WHAT THE TASK ASKS> Extend the forum thread below about protecting a beige Fendi Peekaboo X Lite from stains and color transfer, starting right after its final post.
══ EXCERPTED PASSAGE
# Fendi Peekaboo X Lite



## PURSEJONES

Just purchased this in beige and I'm thinking about treating it so I won't have to worry about colors transfer or stains.  Any suggestions?


----------



## averagejoe

PURSEJONES said:


> Just purchased this in beige and I'm thinking about treating it so I won't have to worry about colors transfer or stains.  Any suggestions?



I suggest not treating it with anything as it may darken the leather. Just enjoy your bag.


----------



## Sushibunny

Congrats on your new bag! Sadly It's just safer to wear light colored clothing or cloth that passes the colorfast test ( in my opinion). I've previously treated one of my lighter bags  but it still got color transfered  I only noticed it a few days later and by then it was already too late to attempt to clean it off.
════
══ GIVEN INFORMATION
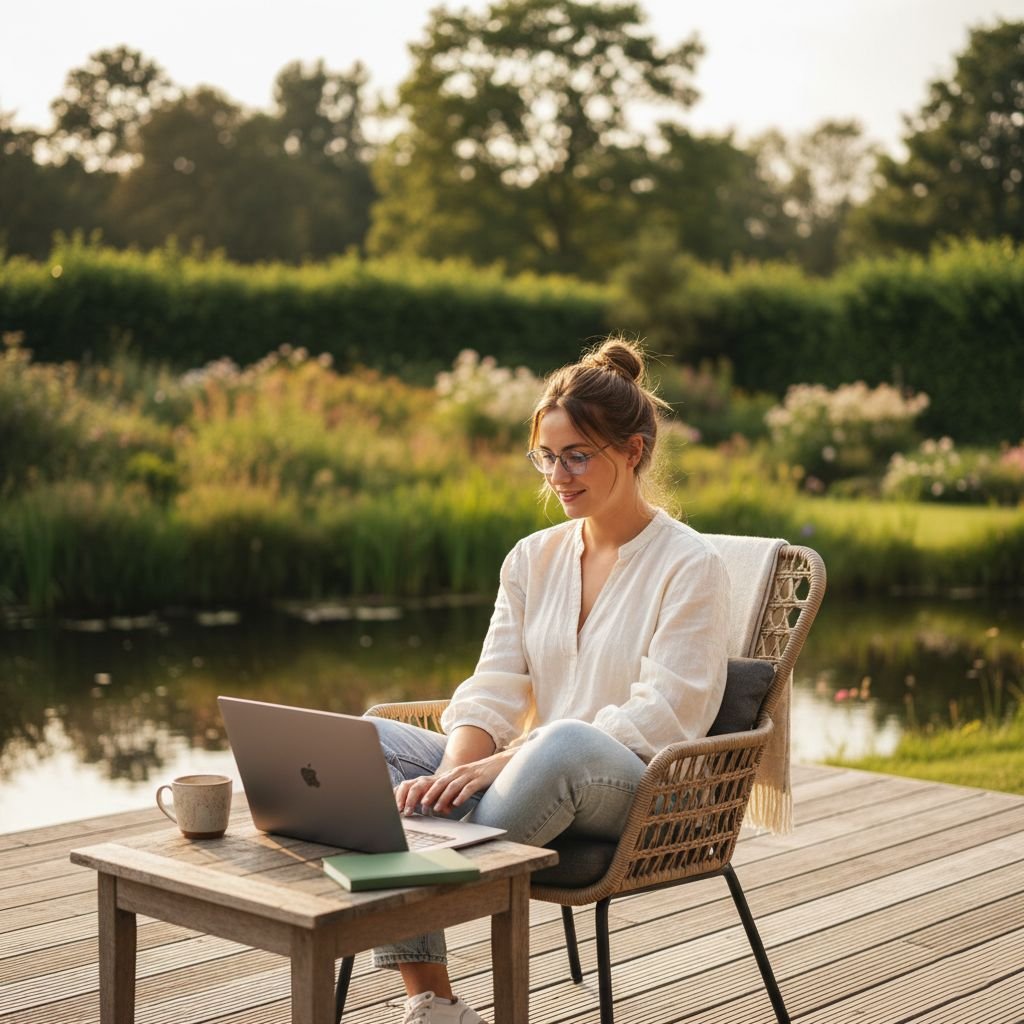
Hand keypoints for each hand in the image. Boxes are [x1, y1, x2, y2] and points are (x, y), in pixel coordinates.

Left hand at [396, 749, 513, 816]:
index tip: (417, 804)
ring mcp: (470, 775)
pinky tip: (457, 803)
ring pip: (453, 786)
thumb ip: (455, 793)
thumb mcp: (466, 782)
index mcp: (454, 774)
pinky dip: (462, 795)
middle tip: (421, 807)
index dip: (425, 793)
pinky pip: (469, 787)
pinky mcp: (481, 779)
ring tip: (436, 808)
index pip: (436, 783)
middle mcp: (459, 773)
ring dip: (443, 797)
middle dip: (430, 795)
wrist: (502, 763)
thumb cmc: (483, 776)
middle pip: (441, 783)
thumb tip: (445, 807)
════
TASK RESPONSE>
----------



## myfavebag

PURSEJONES said:


> Just purchased this in beige and I'm thinking about treating it so I won't have to worry about colors transfer or stains.  Any suggestions?


Beautiful! is bag heavy?


----------



## myfavebag

PURSEJONES said:


> Just purchased this in beige and I'm thinking about treating it so I won't have to worry about colors transfer or stains.  Any suggestions?


I have cream version . I conditioned with coach leather conditioner and Apple conditioner , then sprayed with Apple guard .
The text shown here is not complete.